3️⃣ Establishment of Security System in the Mobility Sector 

The third area is the establishment of a security system in the mobility sector. Since mobility is still in its infancy, it is characterized by security policies centered on utilization. 

Mobility security is divided into two main areas: IT security and supply chain security.

IT security consists of security items tailored to the characteristics of each field, such as autonomous vehicles, connected cars, intelligent robots, drones, and urban air mobility (UAM).

Supply chain security consists of security items that apply universally across all fields.

For example, for autonomous vehicles, it is checked whether domestic standard cryptographic communication is applied when communicating internally within the vehicle or externally. 

For intelligent robots, the ability to remotely or physically stop in an emergency when malfunctioning or exhibiting abnormal behavior is important. 

For drones, the application of standard cryptographic communication to control signals or data exchanged between the controller and the aircraft is included in the items. 

For UAM, it is crucial to check whether communication between the aircraft and the ground control system follows domestic standard cryptographic communication.

The mobility security checklist is scheduled to be distributed initially in 2025. This checklist is not a regulation that hinders technological innovation but serves as a tool that supports safe innovation.
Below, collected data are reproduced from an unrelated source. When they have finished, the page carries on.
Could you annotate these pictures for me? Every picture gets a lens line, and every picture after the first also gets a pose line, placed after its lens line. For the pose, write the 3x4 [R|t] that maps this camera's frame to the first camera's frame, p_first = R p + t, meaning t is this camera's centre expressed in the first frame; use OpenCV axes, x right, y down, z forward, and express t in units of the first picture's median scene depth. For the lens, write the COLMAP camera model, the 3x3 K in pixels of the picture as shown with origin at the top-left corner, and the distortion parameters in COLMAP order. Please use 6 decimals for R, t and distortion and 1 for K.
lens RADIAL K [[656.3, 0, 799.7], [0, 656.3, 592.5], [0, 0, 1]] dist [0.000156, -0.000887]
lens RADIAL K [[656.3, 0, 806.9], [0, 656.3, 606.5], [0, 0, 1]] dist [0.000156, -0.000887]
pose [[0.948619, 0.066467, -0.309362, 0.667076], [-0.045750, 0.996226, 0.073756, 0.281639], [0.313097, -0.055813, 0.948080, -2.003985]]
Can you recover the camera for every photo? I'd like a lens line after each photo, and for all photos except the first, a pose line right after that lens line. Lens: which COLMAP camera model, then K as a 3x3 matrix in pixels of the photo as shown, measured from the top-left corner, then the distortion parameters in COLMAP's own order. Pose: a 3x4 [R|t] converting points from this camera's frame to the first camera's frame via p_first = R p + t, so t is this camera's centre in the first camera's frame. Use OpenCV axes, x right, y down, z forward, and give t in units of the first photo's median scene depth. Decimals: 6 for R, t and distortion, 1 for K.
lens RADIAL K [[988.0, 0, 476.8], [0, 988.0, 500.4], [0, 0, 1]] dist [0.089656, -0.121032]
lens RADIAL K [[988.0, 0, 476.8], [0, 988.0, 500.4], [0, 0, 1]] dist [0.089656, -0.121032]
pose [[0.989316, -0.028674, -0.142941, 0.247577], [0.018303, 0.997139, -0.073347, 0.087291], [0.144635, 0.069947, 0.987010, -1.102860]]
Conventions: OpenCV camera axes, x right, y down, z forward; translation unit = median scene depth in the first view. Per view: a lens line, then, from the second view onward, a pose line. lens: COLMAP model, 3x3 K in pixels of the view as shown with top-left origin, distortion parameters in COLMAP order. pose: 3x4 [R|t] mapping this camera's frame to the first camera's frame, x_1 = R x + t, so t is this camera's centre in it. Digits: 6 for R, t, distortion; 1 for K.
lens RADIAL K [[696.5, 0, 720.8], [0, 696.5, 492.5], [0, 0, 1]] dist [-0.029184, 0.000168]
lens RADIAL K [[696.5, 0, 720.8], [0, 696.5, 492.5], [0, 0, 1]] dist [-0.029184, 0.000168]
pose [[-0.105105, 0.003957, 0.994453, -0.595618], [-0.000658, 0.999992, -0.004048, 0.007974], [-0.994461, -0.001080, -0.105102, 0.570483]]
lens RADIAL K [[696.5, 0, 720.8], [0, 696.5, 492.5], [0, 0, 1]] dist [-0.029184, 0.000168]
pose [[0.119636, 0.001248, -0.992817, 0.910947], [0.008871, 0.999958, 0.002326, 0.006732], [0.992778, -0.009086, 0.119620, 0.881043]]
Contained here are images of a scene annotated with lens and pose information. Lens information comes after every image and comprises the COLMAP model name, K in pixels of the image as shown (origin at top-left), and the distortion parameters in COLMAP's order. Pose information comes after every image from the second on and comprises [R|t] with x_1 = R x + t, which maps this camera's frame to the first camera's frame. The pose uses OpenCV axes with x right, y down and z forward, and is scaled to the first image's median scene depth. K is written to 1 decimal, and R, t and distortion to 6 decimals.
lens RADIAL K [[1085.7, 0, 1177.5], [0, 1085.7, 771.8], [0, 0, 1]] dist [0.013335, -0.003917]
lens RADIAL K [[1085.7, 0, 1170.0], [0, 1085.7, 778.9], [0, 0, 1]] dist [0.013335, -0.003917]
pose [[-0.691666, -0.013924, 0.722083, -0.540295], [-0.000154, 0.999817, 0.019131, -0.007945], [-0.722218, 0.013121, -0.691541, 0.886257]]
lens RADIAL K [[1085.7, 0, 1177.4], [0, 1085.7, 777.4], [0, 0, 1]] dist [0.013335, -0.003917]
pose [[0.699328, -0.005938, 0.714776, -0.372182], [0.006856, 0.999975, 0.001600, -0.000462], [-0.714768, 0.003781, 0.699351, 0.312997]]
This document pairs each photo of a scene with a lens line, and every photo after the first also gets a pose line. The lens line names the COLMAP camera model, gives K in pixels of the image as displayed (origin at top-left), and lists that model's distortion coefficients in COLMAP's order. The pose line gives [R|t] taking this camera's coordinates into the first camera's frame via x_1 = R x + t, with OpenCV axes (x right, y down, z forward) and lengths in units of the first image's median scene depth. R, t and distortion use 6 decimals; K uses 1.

It can be described as a policy that acts as a guide to help new mobility services such as autonomous vehicles, drones, and robots grow safely.

4️⃣ Cybersecurity Guidelines for Space Systems 

In June 2024, the Satellite Cybersecurity Council was established. After practical and plenary meetings, guideline drafts were prepared in March 2025, and after gathering opinions, the council's name was changed to the Space Cybersecurity Council in August. Finally, the Cybersecurity Guidelines for Space Systems were released on September 9, 2025. 

These guidelines provide cybersecurity considerations and measures to be considered for each life cycle stage of a space system, from design and development to operation, utilization, and decommissioning. 

Chapter 1 defines the terminology and standard models used by space systems, and Chapter 2 introduces the cybersecurity threats and major attack scenarios for space systems. The security threat analysis especially specifies scenarios such as ground station attacks, satellite network hacking, and satellite control interference. 

Chapter 3 explains the necessary security measures according to the life cycle of space systems for components like ground stations, satellite networks, and satellites. Security measures are based on national information security guidelines, with additional space system-specific measures added.

Additionally, [Appendix] provides a security measure checklist according to the life cycle of space system components. 

Space systems can apply various security measures depending on mission functions and services provided. These guidelines provide practical guidance for institutions involved in the design, development, and operation of space systems to prepare and apply cybersecurity measures. 

Most importantly, it is now a turning point where the paradigm of security fundamentally changes. To respond to extended future threats covering AI, cloud, quantum, and space beyond the traditional network separation model, a completely new security framework is required instead of merely supplementing existing methods.

The attack surface is widening, and threats are becoming more sophisticated. Without a system to immediately identify assets, identify vulnerabilities, and manage continuously, the benefits of technological innovation are exposed to risk.

To protect innovation safely, it is necessary for all of us to prepare and act proactively.